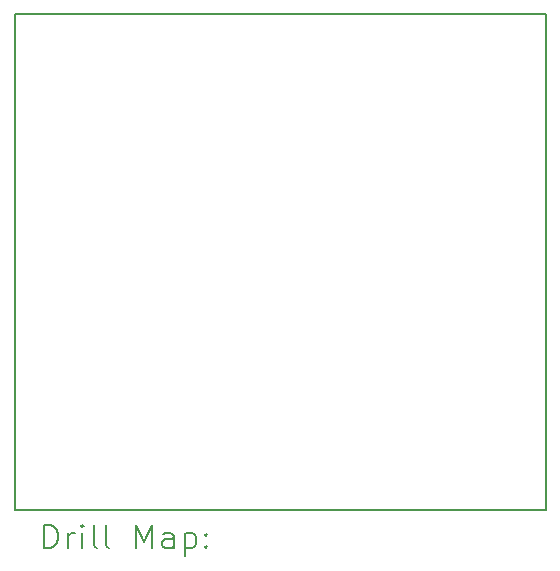
<source format=gbr>
%TF.GenerationSoftware,KiCad,Pcbnew,8.0.8*%
%TF.CreationDate,2025-06-14T11:12:51+09:00*%
%TF.ProjectId,stm32c0_fdcan_module,73746d33-3263-4305-9f66-6463616e5f6d,rev?*%
%TF.SameCoordinates,Original*%
%TF.FileFunction,Drillmap*%
%TF.FilePolarity,Positive*%
%FSLAX45Y45*%
G04 Gerber Fmt 4.5, Leading zero omitted, Abs format (unit mm)*
G04 Created by KiCad (PCBNEW 8.0.8) date 2025-06-14 11:12:51*
%MOMM*%
%LPD*%
G01*
G04 APERTURE LIST*
%ADD10C,0.200000*%
G04 APERTURE END LIST*
D10*
X10200000Y-7000000D02*
X14700000Y-7000000D01*
X14700000Y-11200000D01*
X10200000Y-11200000D01*
X10200000Y-7000000D01*
X10450777Y-11521484D02*
X10450777Y-11321484D01*
X10450777Y-11321484D02*
X10498396Y-11321484D01*
X10498396Y-11321484D02*
X10526967Y-11331008D01*
X10526967Y-11331008D02*
X10546015Y-11350055D01*
X10546015Y-11350055D02*
X10555539Y-11369103D01*
X10555539Y-11369103D02*
X10565063Y-11407198D01*
X10565063Y-11407198D02*
X10565063Y-11435769D01*
X10565063Y-11435769D02*
X10555539Y-11473865D01*
X10555539Y-11473865D02*
X10546015Y-11492912D01*
X10546015Y-11492912D02*
X10526967Y-11511960D01*
X10526967Y-11511960D02*
X10498396Y-11521484D01*
X10498396Y-11521484D02*
X10450777Y-11521484D01*
X10650777Y-11521484D02*
X10650777Y-11388150D01*
X10650777Y-11426246D02*
X10660301Y-11407198D01*
X10660301Y-11407198D02*
X10669824Y-11397674D01*
X10669824Y-11397674D02*
X10688872Y-11388150D01*
X10688872Y-11388150D02*
X10707920Y-11388150D01*
X10774586Y-11521484D02*
X10774586Y-11388150D01*
X10774586Y-11321484D02*
X10765063Y-11331008D01*
X10765063Y-11331008D02*
X10774586Y-11340531D01*
X10774586Y-11340531D02*
X10784110Y-11331008D01*
X10784110Y-11331008D02*
X10774586Y-11321484D01*
X10774586Y-11321484D02*
X10774586Y-11340531D01*
X10898396Y-11521484D02*
X10879348Y-11511960D01*
X10879348Y-11511960D02*
X10869824Y-11492912D01*
X10869824Y-11492912D02*
X10869824Y-11321484D01*
X11003158Y-11521484D02*
X10984110Y-11511960D01*
X10984110Y-11511960D02*
X10974586Y-11492912D01*
X10974586Y-11492912D02*
X10974586Y-11321484D01*
X11231729Y-11521484D02*
X11231729Y-11321484D01*
X11231729Y-11321484D02*
X11298396Y-11464341D01*
X11298396Y-11464341D02*
X11365062Y-11321484D01*
X11365062Y-11321484D02*
X11365062Y-11521484D01*
X11546015Y-11521484D02*
X11546015Y-11416722D01*
X11546015Y-11416722D02*
X11536491Y-11397674D01*
X11536491Y-11397674D02*
X11517443Y-11388150D01*
X11517443Y-11388150D02*
X11479348Y-11388150D01*
X11479348Y-11388150D02*
X11460301Y-11397674D01*
X11546015Y-11511960D02*
X11526967Y-11521484D01*
X11526967Y-11521484D02*
X11479348Y-11521484D01*
X11479348Y-11521484D02*
X11460301Y-11511960D01*
X11460301Y-11511960D02*
X11450777Y-11492912D01*
X11450777Y-11492912D02*
X11450777Y-11473865D01*
X11450777Y-11473865D02*
X11460301Y-11454817D01*
X11460301Y-11454817D02*
X11479348Y-11445293D01*
X11479348Y-11445293D02*
X11526967Y-11445293D01*
X11526967Y-11445293D02*
X11546015Y-11435769D01*
X11641253Y-11388150D02*
X11641253Y-11588150D01*
X11641253Y-11397674D02*
X11660301Y-11388150D01*
X11660301Y-11388150D02*
X11698396Y-11388150D01*
X11698396Y-11388150D02*
X11717443Y-11397674D01*
X11717443Y-11397674D02*
X11726967Y-11407198D01*
X11726967Y-11407198D02*
X11736491Y-11426246D01*
X11736491Y-11426246D02*
X11736491Y-11483388D01*
X11736491Y-11483388D02*
X11726967Y-11502436D01*
X11726967Y-11502436D02*
X11717443Y-11511960D01*
X11717443Y-11511960D02*
X11698396Y-11521484D01*
X11698396Y-11521484D02*
X11660301Y-11521484D01*
X11660301Y-11521484D02*
X11641253Y-11511960D01*
X11822205Y-11502436D02*
X11831729Y-11511960D01*
X11831729Y-11511960D02*
X11822205Y-11521484D01*
X11822205Y-11521484D02*
X11812682Y-11511960D01*
X11812682Y-11511960D02*
X11822205Y-11502436D01*
X11822205Y-11502436D02*
X11822205Y-11521484D01*
X11822205Y-11397674D02*
X11831729Y-11407198D01*
X11831729Y-11407198D02*
X11822205Y-11416722D01*
X11822205Y-11416722D02*
X11812682Y-11407198D01*
X11812682Y-11407198D02*
X11822205Y-11397674D01*
X11822205Y-11397674D02*
X11822205Y-11416722D01*
M02*

</source>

====

Exercise instructions —
Beginning with the line that holds "X11812682Y-11407198D02*" and ending with the last line of the listing, output every line exactly. Leave out everything else.

Result of the exercise —
X11812682Y-11407198D02*
X11822205Y-11397674D01*
X11822205Y-11397674D02*
X11822205Y-11416722D01*
M02*

</source>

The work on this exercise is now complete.